Climate change hope for hydrogen fuel
- Published
A tiny spark in the UK’s hydrogen revolution has been lit – at a university campus near Stoke-on-Trent.
Hydrogen fuel is a relatively green alternative to alternatives that produce greenhouse gases.
The natural gas supply at Keele University is being blended with 20% hydrogen in a trial that's of national significance.
Adding the hydrogen will reduce the amount of CO2 that’s being produced through heating and cooking.
Critics fear hydrogen will prove too expensive for mass usage, but supporters of the technology have high hopes.
Using natural gas for heating generates about a third of the UK emissions that are driving global warming.
But the only product of burning hydrogen is water.
How does it work?
As a fuel, hydrogen functions in much the same way as natural gas.
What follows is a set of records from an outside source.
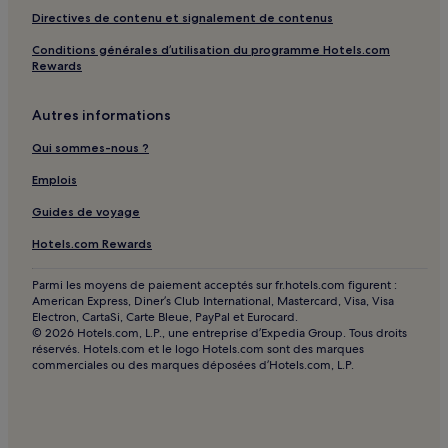
Exploratorium : hôtels à proximité
Directives de contenu et signalement de contenus
Mexican Museum : hôtels à proximité
Conditions générales d’utilisation du programme Hotels.com
Rewards
Mission Dolores : hôtels
Pier 39 : hôtels à proximité
Autres informations
San Francisco Museum of Modern Art : hôtels à proximité
Qui sommes-nous ?
Yerba Buena Center for the Performing Arts : hôtels à
Emplois
proximité
Guides de voyage
Lombard Street : hôtels à proximité
Hotels.com Rewards
U.s. Mint : hôtels à proximité
Pacific Heights : hôtels
Parmi les moyens de paiement acceptés sur fr.hotels.com figurent :
American Express, Diner’s Club International, Mastercard, Visa, Visa
Centre-Ville de San Francisco : hôtels
Electron, CartaSi, Carte Bleue, PayPal et Eurocard.
© 2026 Hotels.com, L.P., une entreprise d’Expedia Group. Tous droits
Children's Creativity Museum : hôtels à proximité
réservés. Hotels.com et le logo Hotels.com sont des marques
commerciales ou des marques déposées d’Hotels.com, L.P.
Hyde Street Pier : hôtels à proximité
North Beach Museum : hôtels à proximité
Tattoo Art Museum : hôtels à proximité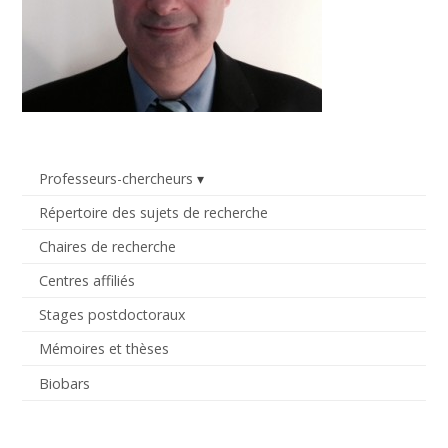
Professeurs-chercheurs
Répertoire des sujets de recherche
Chaires de recherche
Centres affiliés
Stages postdoctoraux
Mémoires et thèses
Biobars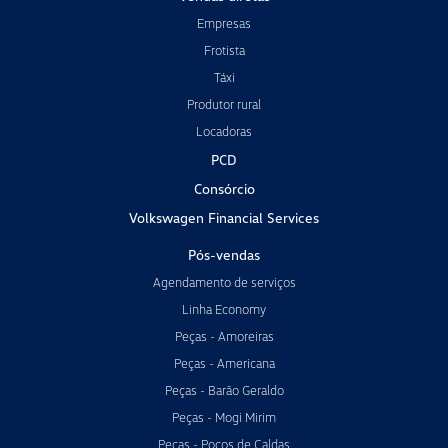
Empresas
Frotista
Táxi
Produtor rural
Locadoras
PCD
Consórcio
Volkswagen Financial Services
Pós-vendas
Agendamento de serviços
Linha Economy
Peças - Amoreiras
Peças - Americana
Peças - Barão Geraldo
Peças - Mogi Mirim
Peças - Poços de Caldas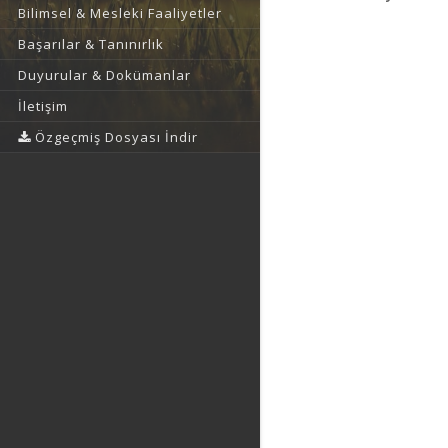
Bilimsel & Mesleki Faaliyetler
Başarılar & Tanınırlık
Duyurular & Dokümanlar
İletişim
Özgeçmiş Dosyası İndir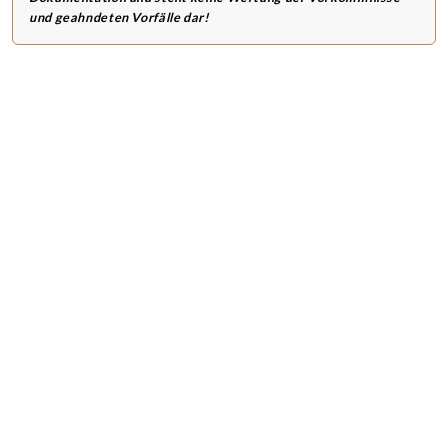
und geahndeten Vorfälle dar!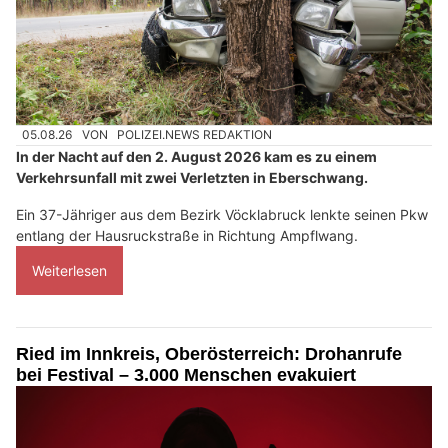
05.08.26
VON
POLIZEI.NEWS REDAKTION
In der Nacht auf den 2. August 2026 kam es zu einem
Verkehrsunfall mit zwei Verletzten in Eberschwang.
Ein 37-Jähriger aus dem Bezirk Vöcklabruck lenkte seinen Pkw
entlang der Hausruckstraße in Richtung Ampflwang.
Weiterlesen
Ried im Innkreis, Oberösterreich: Drohanrufe
bei Festival – 3.000 Menschen evakuiert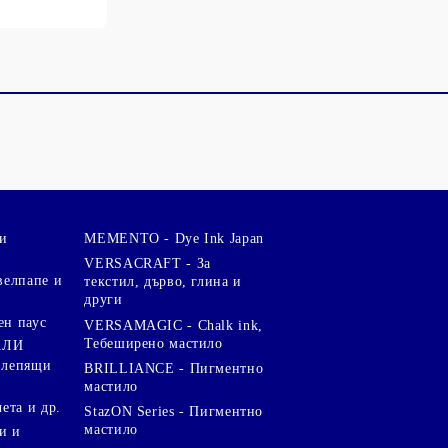
и
MEMENTO - Dye Ink Japan
VERSACRAFT - За
велпапе и
текстил, дърво, глина и
други
ен паус
VERSAMAGIC - Chalk ink,
Тебеширено мастило
АЛИ
 лепящи
BRILLIANCE - Пигментно
мастило
чета и др.
StazON Series - Пигментно
мастило
и и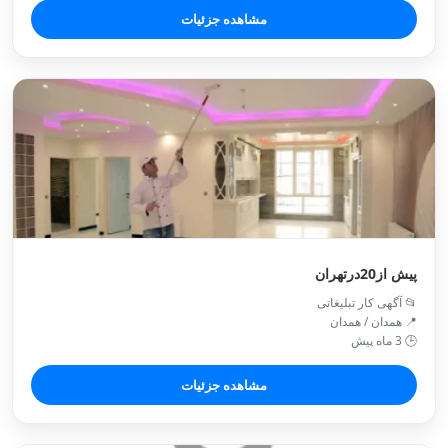
مشاهده جزئیات
پیش از20درتهران
📂 آگهی کار تبلیغاتی
📍 همدان / همدان
🕒 3 ماه پیش
مشاهده جزئیات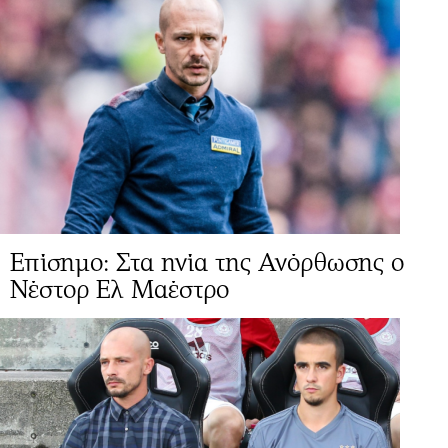
Επίσημο: Στα ηνία της Ανόρθωσης ο
Νέστορ Ελ Μαέστρο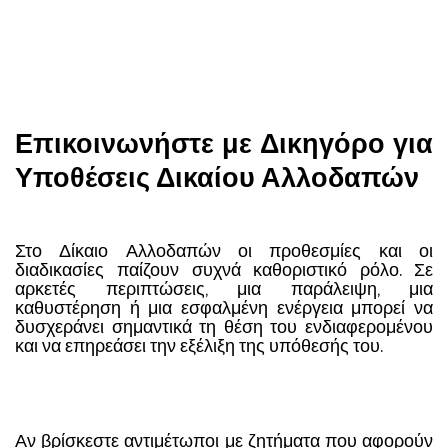
Επικοινωνήστε με Δικηγόρο για
Υποθέσεις Δικαίου Αλλοδαπών
Στο Δίκαιο Αλλοδαπών οι προθεσμίες και οι
διαδικασίες παίζουν συχνά καθοριστικό ρόλο. Σε
αρκετές περιπτώσεις, μια παράλειψη, μια
καθυστέρηση ή μια εσφαλμένη ενέργεια μπορεί να
δυσχεράνει σημαντικά τη θέση του ενδιαφερομένου
και να επηρεάσει την εξέλιξη της υπόθεσής του.
Αν βρίσκεστε αντιμέτωποι με ζητήματα που αφορούν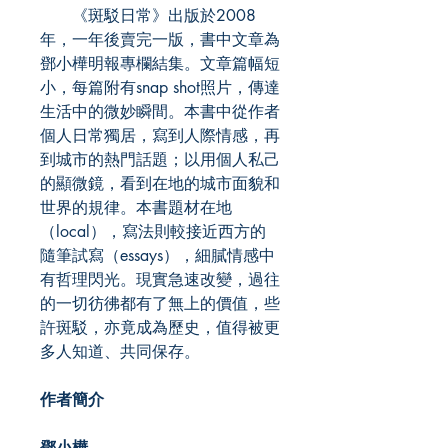
《斑駁日常》出版於2008
年，一年後賣完一版，書中文章為
鄧小樺明報專欄結集。文章篇幅短
小，每篇附有snap shot照片，傳達
生活中的微妙瞬間。本書中從作者
個人日常獨居，寫到人際情感，再
到城市的熱門話題；以用個人私己
的顯微鏡，看到在地的城市面貌和
世界的規律。本書題材在地
（local），寫法則較接近西方的
隨筆試寫（essays），細膩情感中
有哲理閃光。現實急速改變，過往
的一切彷彿都有了無上的價值，些
許斑駁，亦竟成為歷史，值得被更
多人知道、共同保存。
作者簡介
鄧小樺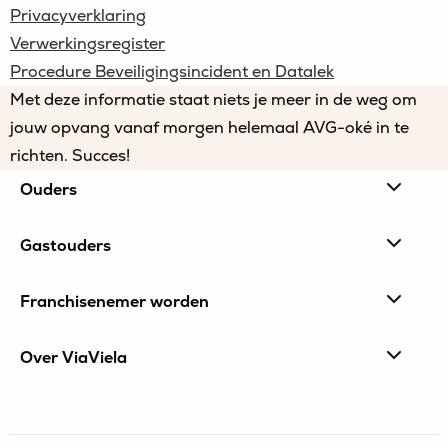
Privacyverklaring
Verwerkingsregister
Procedure Beveiligingsincident en Datalek
Met deze informatie staat niets je meer in de weg om
jouw opvang vanaf morgen helemaal AVG-oké in te
richten. Succes!
Site
Ouders
footer
Gastouders
Franchisenemer worden
Over ViaViela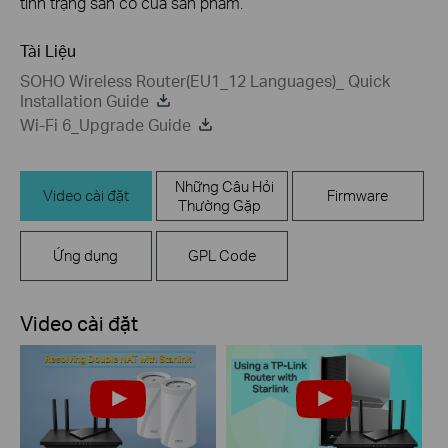
tình trạng sẵn có của sản phẩm.
Tài Liệu
SOHO Wireless Router(EU1_12 Languages)_ Quick
Installation Guide
Wi-Fi 6_Upgrade Guide
Những Câu Hỏi
Video cài đặt
Firmware
Thường Gặp
Ứng dụng
GPL Code
Video cài đặt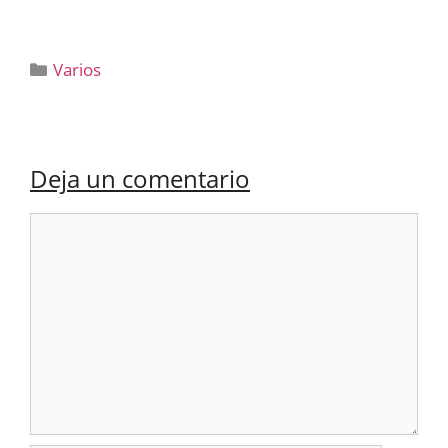
Categorías
Varios
Deja un comentario
Comentario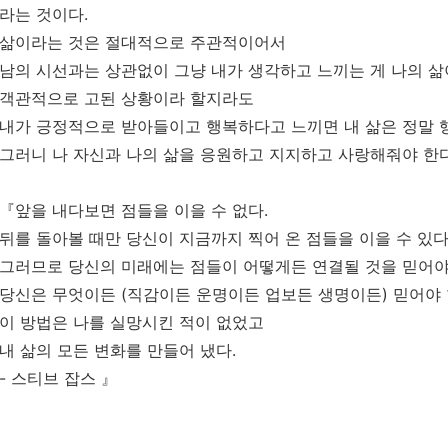
라는 것이다.
삶이라는 것은 절대적으로 주관적이어서
남의 시선과는 상관없이 그냥 내가 생각하고 느끼는 게 나의 삶
객관적으로 고된 상황이라 할지라도
내가 긍정적으로 받아들이고 행복하다고 느끼면 내 삶은 정말 
그러니 나 자신과 나의 삶을 응원하고 지지하고 사랑해줘야 한다
『앞을 내다보면 점들을 이을 수 없다.
뒤를 돌아볼 때만 당신이 지금까지 찍어 온 점들을 이을 수 있다
그러므로 당신의 미래에는 점들이 어떻게든 연결될 것을 믿어야
당신은 무엇이든 (직감이든 운명이든 업보든 생명이든) 믿어야 
이 방법은 나를 실망시킨 적이 없었고
내 삶의 모든 변화를 만들어 냈다.
- 스티브 잡스 』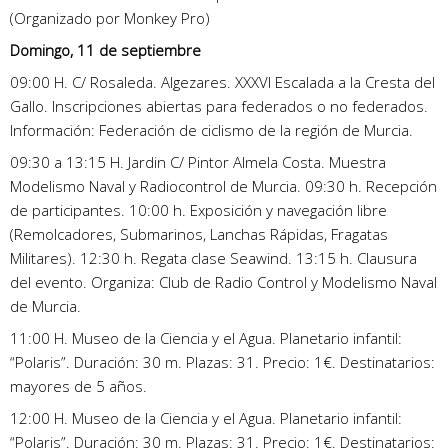
(Organizado por Monkey Pro)
Domingo, 11 de septiembre
09:00 H. C/ Rosaleda. Algezares. XXXVI Escalada a la Cresta del
Gallo. Inscripciones abiertas para federados o no federados.
Información: Federación de ciclismo de la región de Murcia.
09:30 a 13:15 H. Jardin C/ Pintor Almela Costa. Muestra
Modelismo Naval y Radiocontrol de Murcia. 09:30 h. Recepción
de participantes. 10:00 h. Exposición y navegación libre
(Remolcadores, Submarinos, Lanchas Rápidas, Fragatas
Militares). 12:30 h. Regata clase Seawind. 13:15 h. Clausura
del evento. Organiza: Club de Radio Control y Modelismo Naval
de Murcia.
11:00 H. Museo de la Ciencia y el Agua. Planetario infantil:
“Polaris”. Duración: 30 m. Plazas: 31. Precio: 1€. Destinatarios:
mayores de 5 años.
12:00 H. Museo de la Ciencia y el Agua. Planetario infantil:
“Polaris”. Duración: 30 m. Plazas: 31. Precio: 1€. Destinatarios: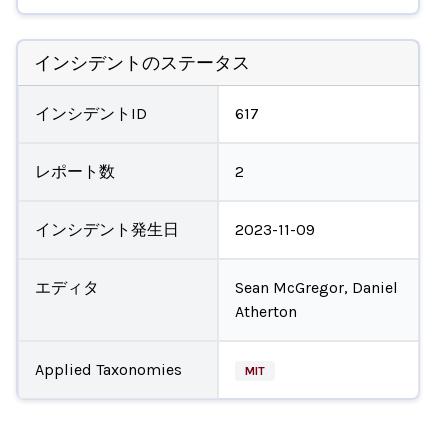
インシデントのステータス
インシデントID
617
レポート数
2
インシデント発生日
2023-11-09
エディタ
Sean McGregor, Daniel
Atherton
Applied Taxonomies
MIT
So staff in the university canteen say cooking on the 20% hydrogen blend has made no difference to their cooking regime.
The project – known as HyDeploy - is the UK’s first live trial of hydrogen in a modern gas network. Keele was chosen because it has a private gas system.
Its hydrogen is produced in an electrolyser - a device that splits water (H2O) into its constituents: hydrogen and oxygen. The machine is located in a glossy green shipping container in the corner of the university’s sports field.
The gas distribution firm Cadent, which is leading the project, says that if a 20% blend were to be rolled out across Britain, it would reduce emissions of CO2 by six million tonnes - equivalent to taking 2.5 million cars off the road.
The hydrogen could be generated pollution-free by using surplus wind power at night to split water molecules using electrolysis.
Why not add more than 20% hydrogen?
The 20% proportion was chosen because it’s an optimal blend that won’t affect gas pipes and appliances.
Currently, the UK has only small supplies of hydrogen, but the firm says increasing production would offer a quick way of cutting emissions from heating.
Consultant engineer Ed Syson told BBC News: “The prize is a large one. If we were to roll this system out across the UK it would be on broadly the same scale as offshore wind is today. So it’s a significant technology.
“What’s more, it makes those carbon savings without having customers change their behaviour in any way.”
How long before we see 100% hydrogen boilers?
Some boiler manufacturers are already producing prototype boilers that use 100% hydrogen.
Worcester Bosch, for instance, has a “hydrogen-ready” design. It can run on natural gas, but it’s capable of converting to 100% hydrogen following a one-hour visit by an engineer.
The firm wants the government to stipulate that by 2025, all new boilers on sale should be hydrogen-ready.
It says this would allow households to switch painlessly to clean boilers when existing boilers reach the end of their lives. The extra cost of the hydrogen-ready boiler would be about £50, it says.
How clean is hydrogen?
Hydrogen can be produced from water through electrolysis, or from natural gas.
Electrolysis from surplus renewable energy is unambiguously beneficial for the environment – but it’s not very efficient.
For the foreseeable future it may be cheaper to produce hydrogen from natural gas. However, CO2 is released in the industrial process used to generate hydrogen.
The resulting CO2 would need to be captured and stored underground with carbon capture and storage (CCS) - a technology not yet established at scale.
Is the hydrogen revolution inevitable?
About 85% of homes have gas central heating, and some experts believe it will prove more cost-effective to switch boilers to hydrogen, rather than to install heat pumps which would require the UK’s aging housing stock to be highly insulated.
A recent study for the government raised the possibility that homes could be warmed by a hybrid system using electric heat pumps, external, then topping up with hydrogen on cold days.
Major drawbacks to hydrogen are cost and availability. The costs are much higher than for natural gas, although the differential will surely shrink as carbon taxes raise the price of burning gas to combat climate change over coming decades.
The environmental think tank E3G said in a statement: “Going for hydrogen entails massive infrastructure expenditure. In many cases the additional costs make it look unattractive compared with alternatives (like renewables).
Richard Black from the Energy and Climate Intelligence Unit (ECIU) told BBC News: “We will and should have hydrogen in the mix of energy options, but it’s not a wonder solution to everything, which you sometimes get the impression from the rhetoric. There is hope – but too much hype.”
Meanwhile, in the corner of a sports field in Keele, the container of hope has just supplied enough hydrogen to cook 20% of Christmas dinners.